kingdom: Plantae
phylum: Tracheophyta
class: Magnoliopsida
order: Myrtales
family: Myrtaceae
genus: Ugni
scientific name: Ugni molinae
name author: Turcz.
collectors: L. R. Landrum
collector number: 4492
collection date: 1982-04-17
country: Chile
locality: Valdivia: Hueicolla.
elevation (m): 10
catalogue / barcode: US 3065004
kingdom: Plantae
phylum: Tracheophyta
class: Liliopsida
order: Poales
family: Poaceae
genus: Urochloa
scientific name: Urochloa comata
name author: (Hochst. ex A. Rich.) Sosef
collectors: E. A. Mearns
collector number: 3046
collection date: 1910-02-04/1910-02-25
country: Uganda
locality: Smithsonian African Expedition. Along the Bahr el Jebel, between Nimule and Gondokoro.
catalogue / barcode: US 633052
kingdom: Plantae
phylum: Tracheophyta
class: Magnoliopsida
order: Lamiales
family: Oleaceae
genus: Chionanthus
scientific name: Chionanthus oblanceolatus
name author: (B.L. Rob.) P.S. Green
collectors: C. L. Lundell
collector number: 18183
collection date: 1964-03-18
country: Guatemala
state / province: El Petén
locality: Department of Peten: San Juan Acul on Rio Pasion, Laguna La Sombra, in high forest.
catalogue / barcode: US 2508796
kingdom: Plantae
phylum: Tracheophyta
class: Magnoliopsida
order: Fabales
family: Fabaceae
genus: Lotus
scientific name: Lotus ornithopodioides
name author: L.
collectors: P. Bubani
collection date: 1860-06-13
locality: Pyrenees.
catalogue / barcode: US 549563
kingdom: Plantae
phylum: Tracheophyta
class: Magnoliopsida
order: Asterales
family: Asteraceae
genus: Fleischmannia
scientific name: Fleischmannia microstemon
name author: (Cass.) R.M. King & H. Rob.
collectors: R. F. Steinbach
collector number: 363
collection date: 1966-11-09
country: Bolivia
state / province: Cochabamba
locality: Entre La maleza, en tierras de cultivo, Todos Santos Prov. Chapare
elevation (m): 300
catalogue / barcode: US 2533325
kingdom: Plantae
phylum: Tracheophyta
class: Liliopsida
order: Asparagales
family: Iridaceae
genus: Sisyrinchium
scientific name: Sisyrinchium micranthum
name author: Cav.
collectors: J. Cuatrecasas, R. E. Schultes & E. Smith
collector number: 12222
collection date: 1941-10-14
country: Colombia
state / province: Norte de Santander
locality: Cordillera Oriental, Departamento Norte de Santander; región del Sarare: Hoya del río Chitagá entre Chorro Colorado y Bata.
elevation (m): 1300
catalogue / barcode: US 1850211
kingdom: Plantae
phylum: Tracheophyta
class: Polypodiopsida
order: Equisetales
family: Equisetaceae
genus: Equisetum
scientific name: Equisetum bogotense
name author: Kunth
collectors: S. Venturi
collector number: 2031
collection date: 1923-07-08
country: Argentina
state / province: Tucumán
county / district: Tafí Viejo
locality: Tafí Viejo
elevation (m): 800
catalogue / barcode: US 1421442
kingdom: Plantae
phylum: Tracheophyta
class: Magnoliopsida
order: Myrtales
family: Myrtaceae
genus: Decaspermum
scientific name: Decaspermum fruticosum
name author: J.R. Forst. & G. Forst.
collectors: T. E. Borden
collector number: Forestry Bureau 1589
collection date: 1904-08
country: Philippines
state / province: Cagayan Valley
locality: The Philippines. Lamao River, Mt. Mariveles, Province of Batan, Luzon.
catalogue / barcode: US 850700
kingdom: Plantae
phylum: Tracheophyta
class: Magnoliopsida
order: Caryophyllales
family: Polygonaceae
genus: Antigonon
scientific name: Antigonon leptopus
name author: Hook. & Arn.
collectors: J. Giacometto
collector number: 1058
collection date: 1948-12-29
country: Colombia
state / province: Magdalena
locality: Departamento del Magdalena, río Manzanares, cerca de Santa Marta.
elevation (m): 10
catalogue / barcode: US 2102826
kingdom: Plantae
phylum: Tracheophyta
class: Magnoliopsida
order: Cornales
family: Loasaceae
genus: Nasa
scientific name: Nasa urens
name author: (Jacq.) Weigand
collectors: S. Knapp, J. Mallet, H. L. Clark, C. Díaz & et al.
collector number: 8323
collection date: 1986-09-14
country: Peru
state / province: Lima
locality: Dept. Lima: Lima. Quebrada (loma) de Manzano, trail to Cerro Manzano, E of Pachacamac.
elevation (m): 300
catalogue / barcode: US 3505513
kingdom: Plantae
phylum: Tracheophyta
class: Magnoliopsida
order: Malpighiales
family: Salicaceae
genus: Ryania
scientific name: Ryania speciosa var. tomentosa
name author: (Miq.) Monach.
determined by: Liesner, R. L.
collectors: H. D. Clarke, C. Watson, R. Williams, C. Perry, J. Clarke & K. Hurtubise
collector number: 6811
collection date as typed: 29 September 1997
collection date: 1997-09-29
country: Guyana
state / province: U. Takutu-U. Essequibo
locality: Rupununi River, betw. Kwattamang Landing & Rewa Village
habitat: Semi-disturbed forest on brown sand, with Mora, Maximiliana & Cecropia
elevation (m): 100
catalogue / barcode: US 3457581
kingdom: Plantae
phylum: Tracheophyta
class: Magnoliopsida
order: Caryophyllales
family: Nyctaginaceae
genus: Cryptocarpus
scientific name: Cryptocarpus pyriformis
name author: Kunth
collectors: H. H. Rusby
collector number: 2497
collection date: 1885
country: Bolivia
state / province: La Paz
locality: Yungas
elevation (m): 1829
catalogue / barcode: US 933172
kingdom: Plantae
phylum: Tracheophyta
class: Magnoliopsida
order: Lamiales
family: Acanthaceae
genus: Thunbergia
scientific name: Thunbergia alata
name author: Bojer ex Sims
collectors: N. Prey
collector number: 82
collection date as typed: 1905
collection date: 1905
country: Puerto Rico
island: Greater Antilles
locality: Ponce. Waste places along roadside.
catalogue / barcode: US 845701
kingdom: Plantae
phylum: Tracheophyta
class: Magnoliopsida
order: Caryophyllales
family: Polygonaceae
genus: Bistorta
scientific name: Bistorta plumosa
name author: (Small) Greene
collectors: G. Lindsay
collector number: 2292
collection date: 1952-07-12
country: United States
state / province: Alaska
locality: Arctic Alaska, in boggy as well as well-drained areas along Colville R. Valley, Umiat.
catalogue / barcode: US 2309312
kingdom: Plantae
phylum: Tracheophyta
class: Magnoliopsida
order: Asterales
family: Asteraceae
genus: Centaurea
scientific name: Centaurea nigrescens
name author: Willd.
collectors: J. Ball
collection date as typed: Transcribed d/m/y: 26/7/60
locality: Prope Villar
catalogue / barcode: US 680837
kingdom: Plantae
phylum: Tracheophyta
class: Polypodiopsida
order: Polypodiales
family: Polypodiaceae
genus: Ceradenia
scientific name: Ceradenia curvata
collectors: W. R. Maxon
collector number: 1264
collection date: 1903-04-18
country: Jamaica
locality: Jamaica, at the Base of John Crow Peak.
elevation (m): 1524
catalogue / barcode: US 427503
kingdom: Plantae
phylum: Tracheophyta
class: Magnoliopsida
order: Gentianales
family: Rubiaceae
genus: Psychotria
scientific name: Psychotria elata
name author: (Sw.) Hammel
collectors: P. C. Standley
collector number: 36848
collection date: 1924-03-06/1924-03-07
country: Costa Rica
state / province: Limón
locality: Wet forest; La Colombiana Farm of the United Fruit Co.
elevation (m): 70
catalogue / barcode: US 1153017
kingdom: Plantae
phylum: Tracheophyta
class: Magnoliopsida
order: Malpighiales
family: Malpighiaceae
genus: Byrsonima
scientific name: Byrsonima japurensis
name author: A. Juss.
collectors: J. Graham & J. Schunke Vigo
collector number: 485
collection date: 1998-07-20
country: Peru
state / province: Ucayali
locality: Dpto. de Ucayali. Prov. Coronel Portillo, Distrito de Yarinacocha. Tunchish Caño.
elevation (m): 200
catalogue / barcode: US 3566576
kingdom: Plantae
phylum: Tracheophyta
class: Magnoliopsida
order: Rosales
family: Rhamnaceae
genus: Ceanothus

####################

Aim of the exercise
Reproduce the records above verbatim, starting with the first line and ending with the line containing "state / province: Cochabamba", with both of those lines included.

Task solution
kingdom: Plantae
phylum: Tracheophyta
class: Magnoliopsida
order: Myrtales
family: Myrtaceae
genus: Ugni
scientific name: Ugni molinae
name author: Turcz.
collectors: L. R. Landrum
collector number: 4492
collection date: 1982-04-17
country: Chile
locality: Valdivia: Hueicolla.
elevation (m): 10
catalogue / barcode: US 3065004
kingdom: Plantae
phylum: Tracheophyta
class: Liliopsida
order: Poales
family: Poaceae
genus: Urochloa
scientific name: Urochloa comata
name author: (Hochst. ex A. Rich.) Sosef
collectors: E. A. Mearns
collector number: 3046
collection date: 1910-02-04/1910-02-25
country: Uganda
locality: Smithsonian African Expedition. Along the Bahr el Jebel, between Nimule and Gondokoro.
catalogue / barcode: US 633052
kingdom: Plantae
phylum: Tracheophyta
class: Magnoliopsida
order: Lamiales
family: Oleaceae
genus: Chionanthus
scientific name: Chionanthus oblanceolatus
name author: (B.L. Rob.) P.S. Green
collectors: C. L. Lundell
collector number: 18183
collection date: 1964-03-18
country: Guatemala
state / province: El Petén
locality: Department of Peten: San Juan Acul on Rio Pasion, Laguna La Sombra, in high forest.
catalogue / barcode: US 2508796
kingdom: Plantae
phylum: Tracheophyta
class: Magnoliopsida
order: Fabales
family: Fabaceae
genus: Lotus
scientific name: Lotus ornithopodioides
name author: L.
collectors: P. Bubani
collection date: 1860-06-13
locality: Pyrenees.
catalogue / barcode: US 549563
kingdom: Plantae
phylum: Tracheophyta
class: Magnoliopsida
order: Asterales
family: Asteraceae
genus: Fleischmannia
scientific name: Fleischmannia microstemon
name author: (Cass.) R.M. King & H. Rob.
collectors: R. F. Steinbach
collector number: 363
collection date: 1966-11-09
country: Bolivia
state / province: Cochabamba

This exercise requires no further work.